Once there we sat and sweated for a while, and then we went back into the hot marble slab room. Hot and cold water splashed into little basins. Perched on the faucets were metal bowls that you used for pouring the water over yourself.
We hung out there for a while, talking about things like shaving and how to get yourself clean when using a Turkish toilet (without toilet paper). Eventually, a fully clothed guy came in and asked whether or not we wanted anything. He offered water. We said yes. He offered other beverages. We said no. He offered çig köfte, and finally I understood that this was the place at last. Although it wasn't as hot as the sauna, I was still sweating like crazy. On the opposite edge of the hot marble slab two guys in their forties or fifties were scrubbing dead skin off one another with a glove-shaped wash cloth. Adding çig köfte to this situation would have been disgusting.
To make things just a bit stranger, when the server guy came back with our water, he also brought a plate of lemon slices and insisted on feeding them to us with his fingertips. "He's hoping for a big tip," Savaş said.

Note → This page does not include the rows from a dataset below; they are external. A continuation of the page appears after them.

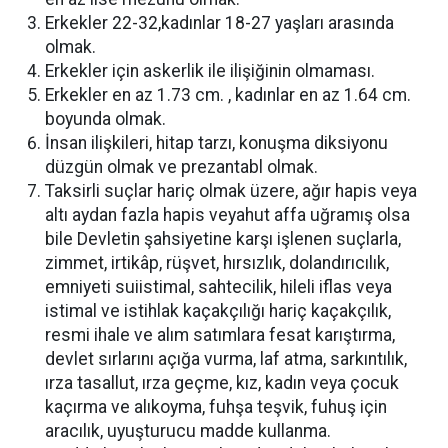
Erkekler 22-32,kadınlar 18-27 yaşları arasında
olmak.
Erkekler için askerlik ile ilişiğinin olmaması.
Erkekler en az 1.73 cm. , kadınlar en az 1.64 cm.
boyunda olmak.
İnsan ilişkileri, hitap tarzı, konuşma diksiyonu
düzgün olmak ve prezantabl olmak.
Taksirli suçlar hariç olmak üzere, ağır hapis veya
altı aydan fazla hapis veyahut affa uğramış olsa
bile Devletin şahsiyetine karşı işlenen suçlarla,
zimmet, irtikâp, rüşvet, hırsızlık, dolandırıcılık,
emniyeti suiistimal, sahtecilik, hileli iflas veya
istimal ve istihlak kaçakçılığı hariç kaçakçılık,
resmi ihale ve alım satımlara fesat karıştırma,
devlet sırlarını açığa vurma, laf atma, sarkıntılık,
ırza tasallut, ırza geçme, kız, kadın veya çocuk
kaçırma ve alıkoyma, fuhşa teşvik, fuhuş için
aracılık, uyuşturucu madde kullanma.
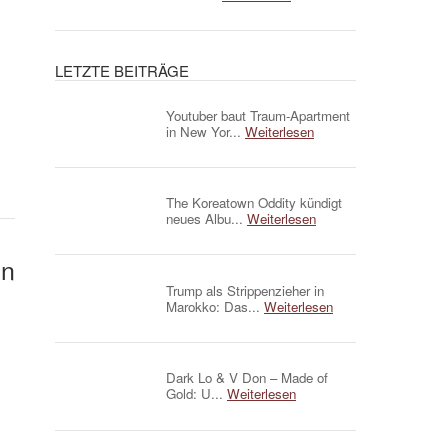
LETZTE BEITRÄGE
Youtuber baut Traum-Apartment
in New Yor...
Weiterlesen
The Koreatown Oddity kündigt
neues Albu...
Weiterlesen
en
Trump als Strippenzieher in
Marokko: Das...
Weiterlesen
Dark Lo & V Don – Made of
Gold: U...
Weiterlesen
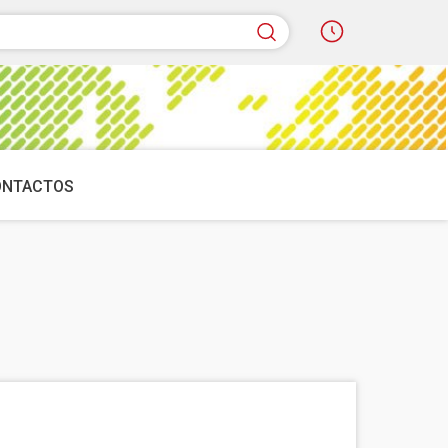
quisar
ONTACTOS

Since we had arranged professional scrubs, we each got scrubbed by workers, one after another. Paul went first, and someone in our group had the ingenious idea for us all to sit in the room, about three feet from him, to watch the scrubbing take place. I appreciated getting an idea of what would be done to me. I did not, however, appreciate seeing these bluish rolls of dead skin coming off his arms.
When it was my turn, I laid on the flat marble slab, with my head on a hot water bottle. The professional scrubber scrubbed me down. He would sort of slap me on the back when it was time to turn over. In order to scrub me nearly everywhere, he had taken off my sari and turned it into a roll. This covered my butt when needed and my front side.

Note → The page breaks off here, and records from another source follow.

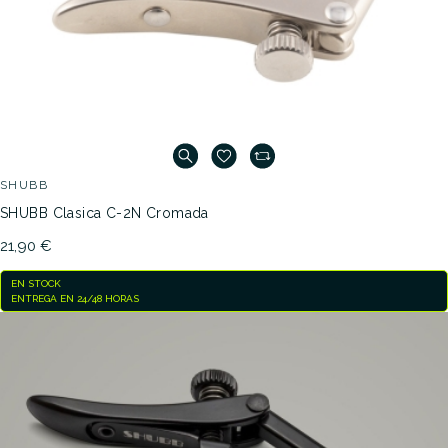
SHUBB
SHUBB Clasica C-2N Cromada
21,90 €
EN STOCK
ENTREGA EN 24/48 HORAS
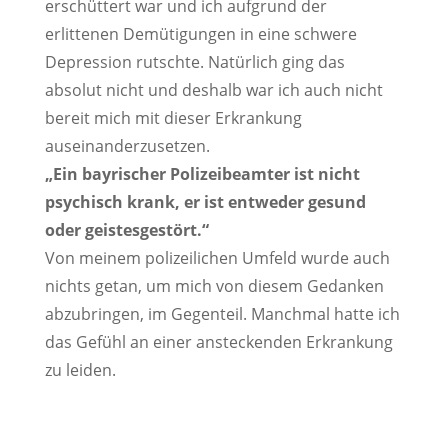
erschüttert war und ich aufgrund der
erlittenen Demütigungen in eine schwere
Depression rutschte. Natürlich ging das
absolut nicht und deshalb war ich auch nicht
bereit mich mit dieser Erkrankung
auseinanderzusetzen.
„Ein bayrischer Polizeibeamter ist nicht
psychisch krank, er ist entweder gesund
oder geistesgestört.“
Von meinem polizeilichen Umfeld wurde auch
nichts getan, um mich von diesem Gedanken
abzubringen, im Gegenteil. Manchmal hatte ich
das Gefühl an einer ansteckenden Erkrankung
zu leiden.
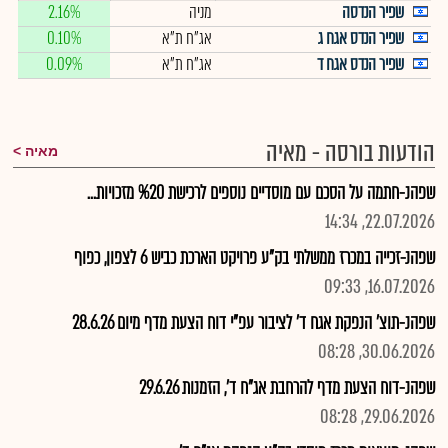
שפיר הנדסה
מניה
2.16%
שפיר הנדס אגח ג
אג"ח ת"א
0.10%
שפיר הנדס אגח ד
אג"ח ת"א
0.09%
הודעות בורסה - מאיה
מאיה
שפהנ-חתמה על הסכם עם מוסדיים נוספים לרכישת %20 מזכויות...
22.07.2026, 14:34
שפהנ-זכייה במכרז ממשלתי בק"ע פרויקט הארכת כביש 6 לצפון, כפוף
16.07.2026, 09:33
שפהנ-תוצ' הנפקת אגח ד' לציבור עפ"י דוח הצעת מדף מיום 28.6.26
30.06.2026, 08:28
שפהנ-דוח הצעת מדף להרחבת אג"ח ד', הזמנות 29.6.26
29.06.2026, 08:28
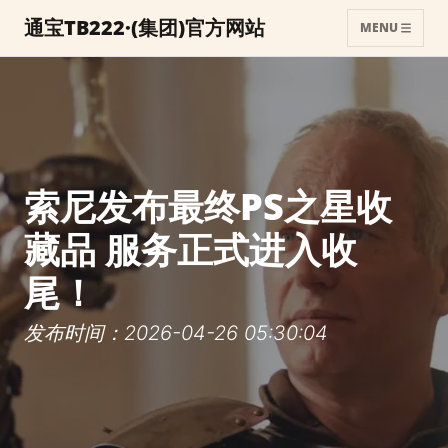
通宝TB222·(集团)官方网站
MENU
索尼发布最终PS之星收
藏品 服务正式进入收
尾！
发布时间：2026-04-26 05:30:04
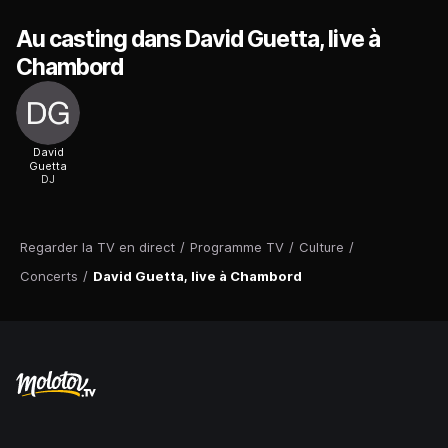
Au casting dans David Guetta, live à
Chambord
David
Guetta
DJ
Regarder la TV en direct
/
Programme TV
/
Culture
/
Concerts
/
David Guetta, live à Chambord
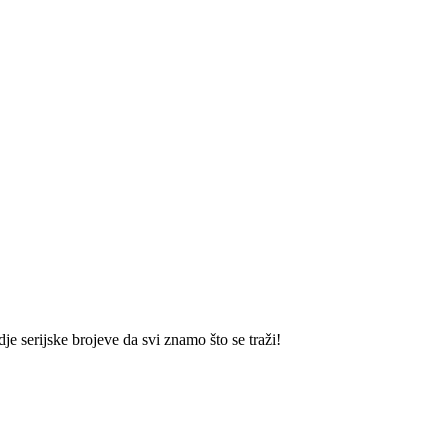
serijske brojeve da svi znamo što se traži!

We each opted for massage that followed the initial scrub, and it was more like a full-body shampooing at first. The soapy cloth he used felt like a jellyfish with steel-wool tentacles that swam across my back. Following this, he gave me a massage, and somehow knew to focus on my crazy tight quads and the golf course-like mounds of knots in my back. I groaned with pain when he jabbed his elbows into these spots. Some stupid bit of macho-ness had kicked in, and I didn't want to tell him to ease off.

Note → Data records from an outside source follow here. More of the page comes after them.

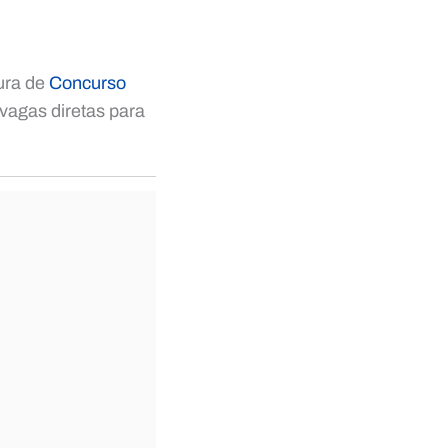
tura de
Concurso
vagas diretas para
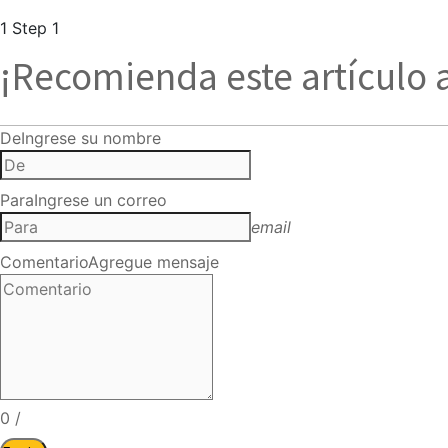
1
Step 1
¡Recomienda este artículo 
De
Ingrese su nombre
Para
Ingrese un correo
email
Comentario
Agregue mensaje
0
/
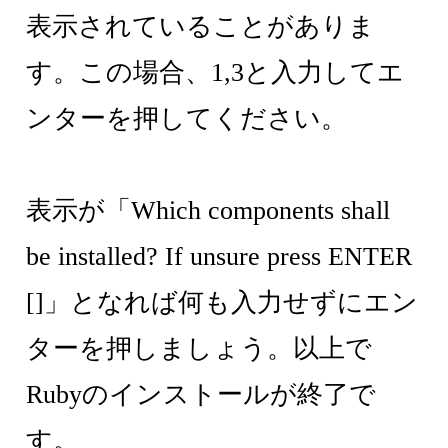
表示されていることがありま
す。この場合、1,3と入力してエ
ンターを押してください。
表示が「Which components shall
be installed? If unsure press ENTER
[]」となれば何も入力せずにエン
ターを押しましょう。以上で
Rubyのインストールが終了で
す。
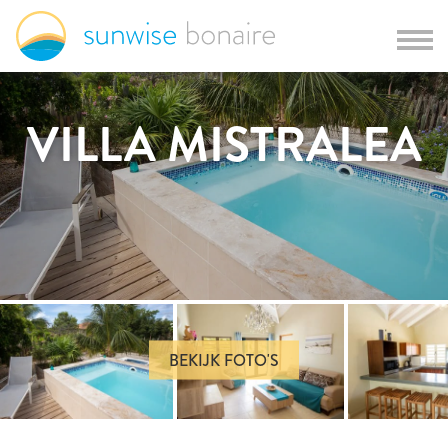
VILLA MISTRALEA
BEKIJK FOTO'S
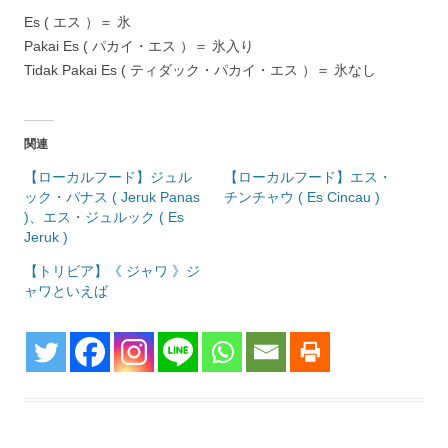
Es ( エス ）＝ 氷
Pakai Es ( パカイ・エス ）＝ 氷入り
Tidak Pakai Es ( ティダック・パカイ・エス ）＝ 氷なし
関連
【ローカルフード】ジュル
【ローカルフード】エス・
ック・パナス ( Jeruk Panas
チンチャウ ( Es Cincau )
)、エス・ジュルック ( Es
Jeruk )
【トリビア】《 ジャワ 》ジ
ャワといえば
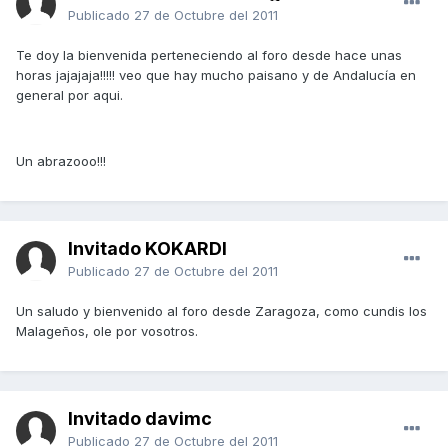
Publicado
27 de Octubre del 2011
Te doy la bienvenida perteneciendo al foro desde hace unas
horas jajajaja!!!!! veo que hay mucho paisano y de Andalucía en
general por aqui.
Un abrazooo!!!
Invitado KOKARDI
Publicado
27 de Octubre del 2011
Un saludo y bienvenido al foro desde Zaragoza, como cundis los
Malageños, ole por vosotros.
Invitado davimc
Publicado
27 de Octubre del 2011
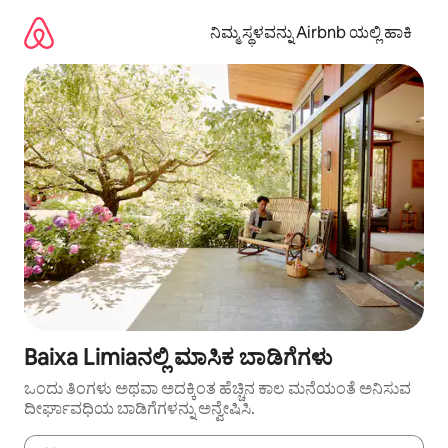
ವಿಷಯಕ್ಕೆ
ಹೋಗಿ
ನಿಮ್ಮ ಸ್ಥಳವನ್ನು Airbnb ಯಲ್ಲಿ ಹಾಕಿ
Baixa Limiaನಲ್ಲಿ ಮಾಸಿಕ ಬಾಡಿಗೆಗಳು
ಒಂದು ತಿಂಗಳು ಅಥವಾ ಅದಕ್ಕಿಂತ ಹೆಚ್ಚಿನ ಕಾಲ ಮನೆಯಂತೆ ಅನಿಸುವ
ದೀರ್ಘಾವಧಿಯ ಬಾಡಿಗೆಗಳನ್ನು ಅನ್ವೇಷಿಸಿ.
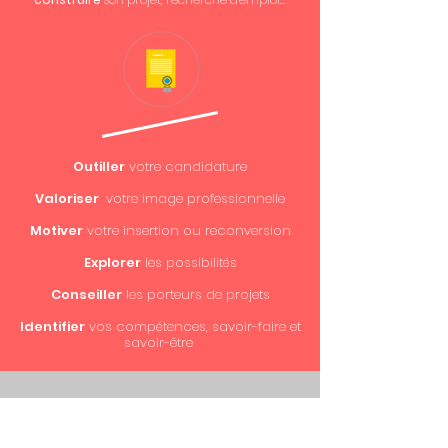
Outiller
votre candidature
Valoriser
votre image professionnelle
Motiver
votre insertion ou reconversion
Explorer
les possibilités
Conseiller
les porteurs de projets
Identifier
vos compétences, savoir-faire et
savoir-être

Following our scrubs, it was time to wind down. We wandered back into the first room that we had seen, the one with the seventies chairs. There, we leaned forward while different worker guys rubbed cologne on our backs and our chests. I opted out of having them rub cologne all over my arms and face because eczema is my arch-nemesis. Then they used towels to wrap up our shoulders and heads in such a way that we all looked like kids in a nativity play. It was time for some pictures, which I have yet to receive.
Following the hamam, we went out for dinner where we ordered Adana kebabs and iskender, followed by künefe for dessert. The latter is deep fried hot cheese covered in pastry crumbs with cream and a sprinkle of pistachio-nut-dust on top. Delicious.
As we walked back to the car, Paul and I were a little ahead of the others. By then the haze and the magic was wearing off. We were full of food, and the heat of the hamam, that which we still held in our bodies, was dissipating into the night. I was thinking about the order in which I'd drop everyone off. Shops were closing down and everything was getting darker except for the bridal boutique that shown brightly at the corner where my car was parked. Paul looked at me then and said exactly what I wanted to hear: "I could really go for a beer."
We dropped the other three guys off, and when we got back to my place, we coincidently found Jena hanging out with Paul's girlfriend Cece. We cracked open a couple beers, and the girls forced us to tell them everything. "Details," they said, "more details. What the hell were you guys doing. You were gone for such a long time."